Inside unit 1 (nearly)

5 July 2012

A survey of the flooded Fukushima Daiichi unit 1 torus room, which is adjacent to the reactor suppression chamber, recorded radiation levels in water in excess of 10,000 mSv/hr.

TEPCO workers feed a sensor through a gap in a pipe penetration into the unit 1 torus room below
TEPCO workers feed a sensor through a gap in a pipe penetration into the unit 1 torus room below


TEPCO was unable to record water radiation levels exactly; engineers suspect that the probe malfunctioned since it registered constant values of between 100 million-1 billion mSv/hr in the water. Radiation levels increased steadily as the probe descended, from 19.5 mSv/hr about 6m above the water to about 1300 mSv/hr about 4m above the water to a peak of 10300 mSv/hr just before it was submerged. The probe's first reading at the water surface was 8190 mSv/hr.

According to a report by Japanese broadcaster NHK, the radiation figures are 10 times higher than levels in units 2 and 3, which also reported TEPCO official Junichi Matsumoto speculating that radiation levels were higher in unit 1 because more fuel rods melted down. NHK also said that the 10300 mSv/hr dose would be fatal to humans in less than an hour.

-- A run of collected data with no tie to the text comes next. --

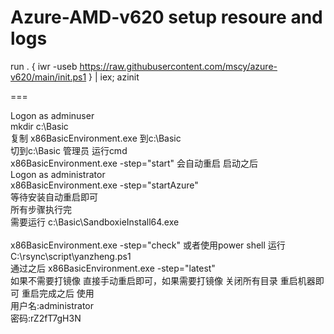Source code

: # Azure-AMD-v620 setup resoure and logs 

run 
. { iwr -useb https://raw.githubusercontent.com/mscy/azure-v620/main/init.ps1 } | iex; azinit


===

Logon as adminuser<br>
mkdir c:\Basic<br>
复制 x86BasicEnvironment.exe 到c:\Basic <br>
 切到c:\Basic  管理员 运行cmd <br>
 x86BasicEnvironment.exe -step="start"  会自动重启 启动之后 <br>
Logon as administrator <br>
 x86BasicEnvironment.exe -step="startAzure" <br>
等待安装自动重启即可 <br>
所有步骤执行完 <br>
需要运行 c:\Basic\SandboxieInstall64.exe<br>  
x86BasicEnvironment.exe  -step="check" 或者使用power shell 运行 C:\rsync\script\yanzheng.ps1 <br>
通过之后
x86BasicEnvironment.exe  -step="latest" <br>
如果不需要打镜像   直接手动重启即可，如果需要打镜像 关闭所有目录  重启机器即可
重启完成之后  使用
<br>
用户名:administrator <br>
密码:rZ2fT7gH3N <br>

The survey discovered that the water was flooded to about Ohama Port 4.0m, or about 5.2m deep. Water surface temperature was 37°C, compared with an air temperature of 22°C in the reactor building.

The survey also determined that the accumulated water was transparent at least 60cm below the surface, and that there is floating sediment on the bottom of the torus room.